About politics. In 2018, the former President of the United States, Donald Trump requested the painting “Paysage enneigé” (1888) by Van Gogh from the Guggenheim. Curator Nancy Spector refused the request and instead offered him, in agreement with you, the work America. Without receiving any feedback from the White House, has this action somehow completed the message of the work? A critique of the contemporary art market and the so-called “American dream” and, in particular, of Trump?
When I started thinking about America, Donald Trump was just one of many candidates in 2015, and his election victory seemed impossible. In hindsight, I understand that a connection can be made, and Spector with his proposal in 2018 has somehow come full circle. I was more interested in the fact that the toilet is a great equaliser: for a brief, intimate moment, 99% would have the opportunity to have access to a 1% privilege.
In 2010 you founded the magazine “ToiletPaper” (hence, the name of the collective) with Pierpaolo Ferrari.

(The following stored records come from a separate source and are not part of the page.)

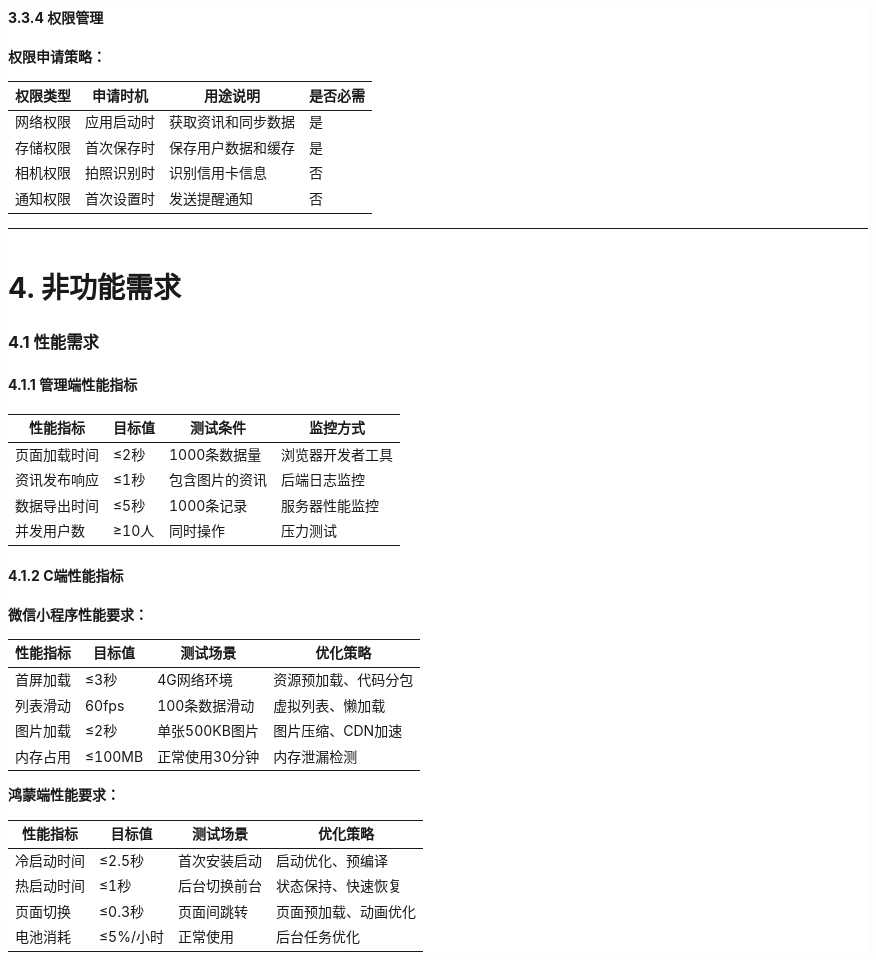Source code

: #### 3.3.4 权限管理

**权限申请策略：**

| 权限类型 | 申请时机 | 用途说明 | 是否必需 |
|----------|----------|----------|----------|
| 网络权限 | 应用启动时 | 获取资讯和同步数据 | 是 |
| 存储权限 | 首次保存时 | 保存用户数据和缓存 | 是 |
| 相机权限 | 拍照识别时 | 识别信用卡信息 | 否 |
| 通知权限 | 首次设置时 | 发送提醒通知 | 否 |

---

# 4. 非功能需求



### 4.1 性能需求

#### 4.1.1 管理端性能指标

| 性能指标 | 目标值 | 测试条件 | 监控方式 |
|----------|--------|----------|----------|
| 页面加载时间 | ≤2秒 | 1000条数据量 | 浏览器开发者工具 |
| 资讯发布响应 | ≤1秒 | 包含图片的资讯 | 后端日志监控 |
| 数据导出时间 | ≤5秒 | 1000条记录 | 服务器性能监控 |
| 并发用户数 | ≥10人 | 同时操作 | 压力测试 |

#### 4.1.2 C端性能指标

**微信小程序性能要求：**

| 性能指标 | 目标值 | 测试场景 | 优化策略 |
|----------|--------|----------|----------|
| 首屏加载 | ≤3秒 | 4G网络环境 | 资源预加载、代码分包 |
| 列表滑动 | 60fps | 100条数据滑动 | 虚拟列表、懒加载 |
| 图片加载 | ≤2秒 | 单张500KB图片 | 图片压缩、CDN加速 |
| 内存占用 | ≤100MB | 正常使用30分钟 | 内存泄漏检测 |

**鸿蒙端性能要求：**

| 性能指标 | 目标值 | 测试场景 | 优化策略 |
|----------|--------|----------|----------|
| 冷启动时间 | ≤2.5秒 | 首次安装启动 | 启动优化、预编译 |
| 热启动时间 | ≤1秒 | 后台切换前台 | 状态保持、快速恢复 |
| 页面切换 | ≤0.3秒 | 页面间跳转 | 页面预加载、动画优化 |
| 电池消耗 | ≤5%/小时 | 正常使用 | 后台任务优化 |
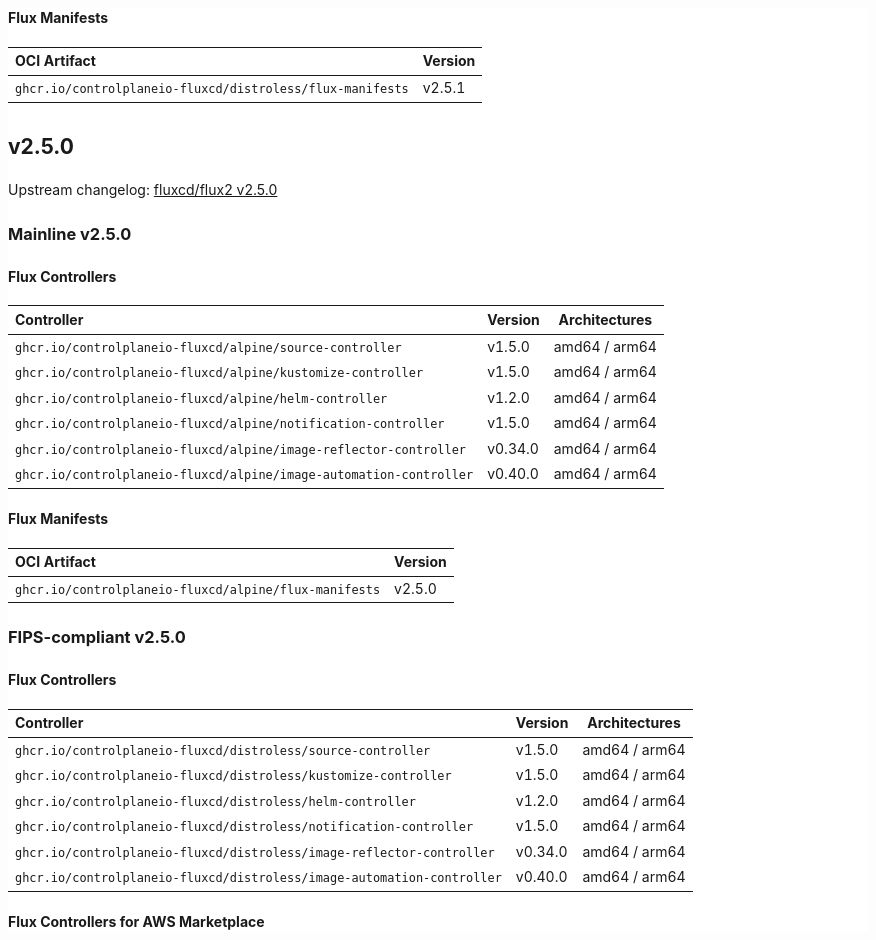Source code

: #### Flux Manifests

| OCI Artifact                                               | Version |
|:-----------------------------------------------------------|---------|
| `ghcr.io/controlplaneio-fluxcd/distroless/flux-manifests`  | v2.5.1  |

## v2.5.0

Upstream changelog: [fluxcd/flux2 v2.5.0](https://github.com/fluxcd/flux2/releases/tag/v2.5.0)

### Mainline v2.5.0

#### Flux Controllers

| Controller                                                         | Version | Architectures |
|:-------------------------------------------------------------------|---------|---------------|
| `ghcr.io/controlplaneio-fluxcd/alpine/source-controller`           | v1.5.0  | amd64 / arm64 |
| `ghcr.io/controlplaneio-fluxcd/alpine/kustomize-controller`        | v1.5.0  | amd64 / arm64 |
| `ghcr.io/controlplaneio-fluxcd/alpine/helm-controller`             | v1.2.0  | amd64 / arm64 |
| `ghcr.io/controlplaneio-fluxcd/alpine/notification-controller`     | v1.5.0  | amd64 / arm64 |
| `ghcr.io/controlplaneio-fluxcd/alpine/image-reflector-controller`  | v0.34.0 | amd64 / arm64 |
| `ghcr.io/controlplaneio-fluxcd/alpine/image-automation-controller` | v0.40.0 | amd64 / arm64 |

#### Flux Manifests

| OCI Artifact                                          | Version |
|:------------------------------------------------------|---------|
| `ghcr.io/controlplaneio-fluxcd/alpine/flux-manifests` | v2.5.0  |

### FIPS-compliant v2.5.0

#### Flux Controllers

| Controller                                                              | Version | Architectures |
|:------------------------------------------------------------------------|---------|---------------|
| `ghcr.io/controlplaneio-fluxcd/distroless/source-controller`            | v1.5.0  | amd64 / arm64 |
| `ghcr.io/controlplaneio-fluxcd/distroless/kustomize-controller`         | v1.5.0  | amd64 / arm64 |
| `ghcr.io/controlplaneio-fluxcd/distroless/helm-controller`              | v1.2.0  | amd64 / arm64 |
| `ghcr.io/controlplaneio-fluxcd/distroless/notification-controller`      | v1.5.0  | amd64 / arm64 |
| `ghcr.io/controlplaneio-fluxcd/distroless/image-reflector-controller`   | v0.34.0 | amd64 / arm64 |
| `ghcr.io/controlplaneio-fluxcd/distroless/image-automation-controller`  | v0.40.0 | amd64 / arm64 |

#### Flux Controllers for AWS Marketplace
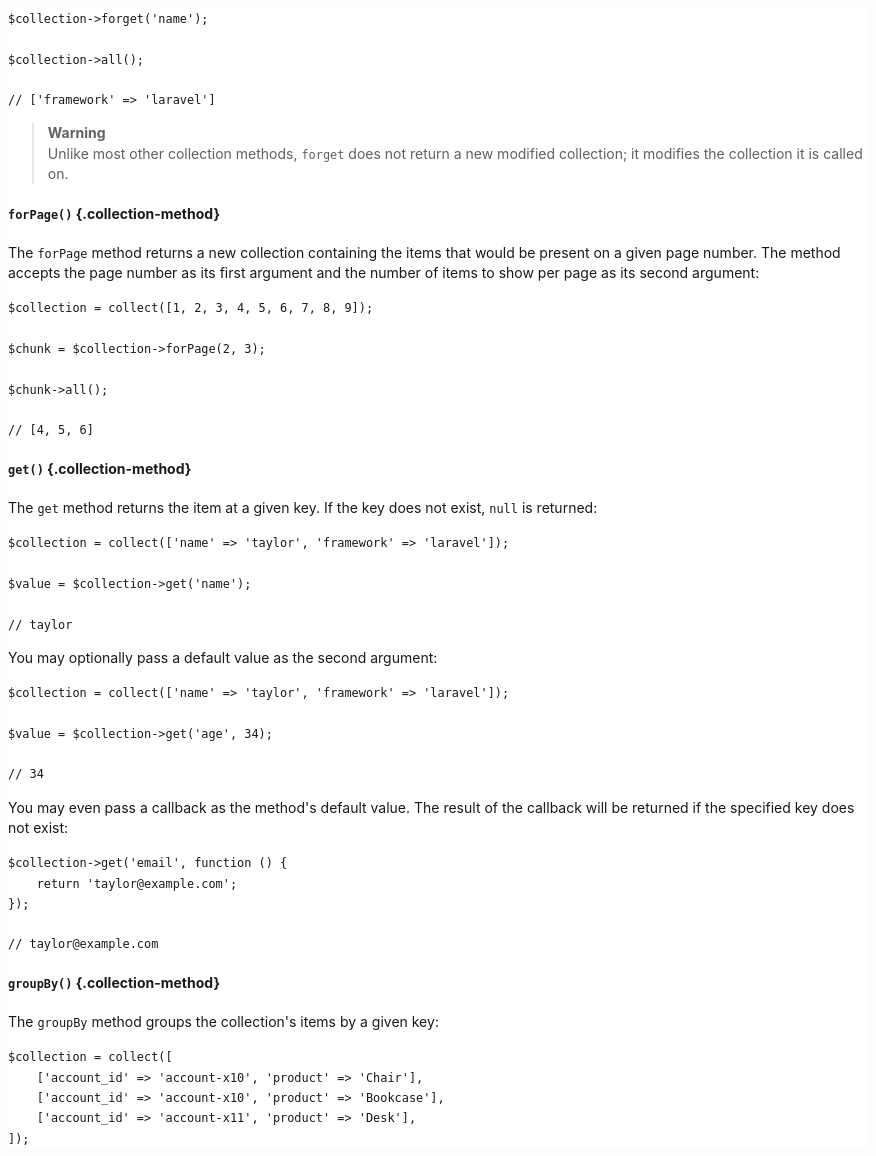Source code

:     $collection->forget('name');

    $collection->all();

    // ['framework' => 'laravel']

> **Warning**  
> Unlike most other collection methods, `forget` does not return a new modified collection; it modifies the collection it is called on.

<a name="method-forpage"></a>
#### `forPage()` {.collection-method}

The `forPage` method returns a new collection containing the items that would be present on a given page number. The method accepts the page number as its first argument and the number of items to show per page as its second argument:

    $collection = collect([1, 2, 3, 4, 5, 6, 7, 8, 9]);

    $chunk = $collection->forPage(2, 3);

    $chunk->all();

    // [4, 5, 6]

<a name="method-get"></a>
#### `get()` {.collection-method}

The `get` method returns the item at a given key. If the key does not exist, `null` is returned:

    $collection = collect(['name' => 'taylor', 'framework' => 'laravel']);

    $value = $collection->get('name');

    // taylor

You may optionally pass a default value as the second argument:

    $collection = collect(['name' => 'taylor', 'framework' => 'laravel']);

    $value = $collection->get('age', 34);

    // 34

You may even pass a callback as the method's default value. The result of the callback will be returned if the specified key does not exist:

    $collection->get('email', function () {
        return 'taylor@example.com';
    });

    // taylor@example.com

<a name="method-groupby"></a>
#### `groupBy()` {.collection-method}

The `groupBy` method groups the collection's items by a given key:

    $collection = collect([
        ['account_id' => 'account-x10', 'product' => 'Chair'],
        ['account_id' => 'account-x10', 'product' => 'Bookcase'],
        ['account_id' => 'account-x11', 'product' => 'Desk'],
    ]);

Tell me about the choice of this project and what its development will be.
We have always sailed on sight, one thing leads you to do another, every day is a micro-discovery and micro-movement towards something new and exciting. Freedom, lightness and the absence of design are the characteristics for which I love ToiletPaper. After all, it’s just a magazine that does not take itself too seriously.
What are your future projects?
I would like to go around the world by bicycle.
Novecento (1997), A Perfect Day (1999), L.O.V.E. (2010), and You (2021), are just a few among your works. How would you describe this production: simply art or art-plus-provocation?
A provocation is nothing more than an uncomfortable truth spoken aloud, and art sometimes succeeds where words cannot reach.